PROBLEM DESCRIPTION
If a line in the listing below includes the word "અમલમ", pick it out.
- - -
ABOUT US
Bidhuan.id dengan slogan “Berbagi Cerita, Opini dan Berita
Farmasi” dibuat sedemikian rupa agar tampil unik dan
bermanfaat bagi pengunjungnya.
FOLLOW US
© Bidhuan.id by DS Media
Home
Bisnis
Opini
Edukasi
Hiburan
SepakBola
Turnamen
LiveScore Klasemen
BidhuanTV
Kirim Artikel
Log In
- - -
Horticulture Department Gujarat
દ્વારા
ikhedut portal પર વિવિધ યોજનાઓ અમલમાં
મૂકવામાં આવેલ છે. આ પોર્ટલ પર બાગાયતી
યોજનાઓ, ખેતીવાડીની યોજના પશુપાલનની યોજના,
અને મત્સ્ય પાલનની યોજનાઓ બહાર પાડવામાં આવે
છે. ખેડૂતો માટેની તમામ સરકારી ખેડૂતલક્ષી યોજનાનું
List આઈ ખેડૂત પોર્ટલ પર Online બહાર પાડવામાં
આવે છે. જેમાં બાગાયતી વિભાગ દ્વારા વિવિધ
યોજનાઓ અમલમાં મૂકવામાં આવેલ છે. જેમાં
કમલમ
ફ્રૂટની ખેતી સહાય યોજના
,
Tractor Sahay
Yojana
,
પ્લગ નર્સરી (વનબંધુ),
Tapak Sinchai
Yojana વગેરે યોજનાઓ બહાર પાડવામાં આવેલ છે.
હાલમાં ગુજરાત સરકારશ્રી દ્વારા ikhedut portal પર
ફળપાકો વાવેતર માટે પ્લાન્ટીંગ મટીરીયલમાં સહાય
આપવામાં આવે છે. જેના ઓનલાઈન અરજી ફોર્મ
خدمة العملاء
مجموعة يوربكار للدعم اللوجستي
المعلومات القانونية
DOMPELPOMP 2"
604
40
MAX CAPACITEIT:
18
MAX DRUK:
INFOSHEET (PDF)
- - -
EXERCISE SOLUTION
ikhedut portal પર વિવિધ યોજનાઓ અમલમાં
યોજનાઓ અમલમાં મૂકવામાં આવેલ છે. જેમાં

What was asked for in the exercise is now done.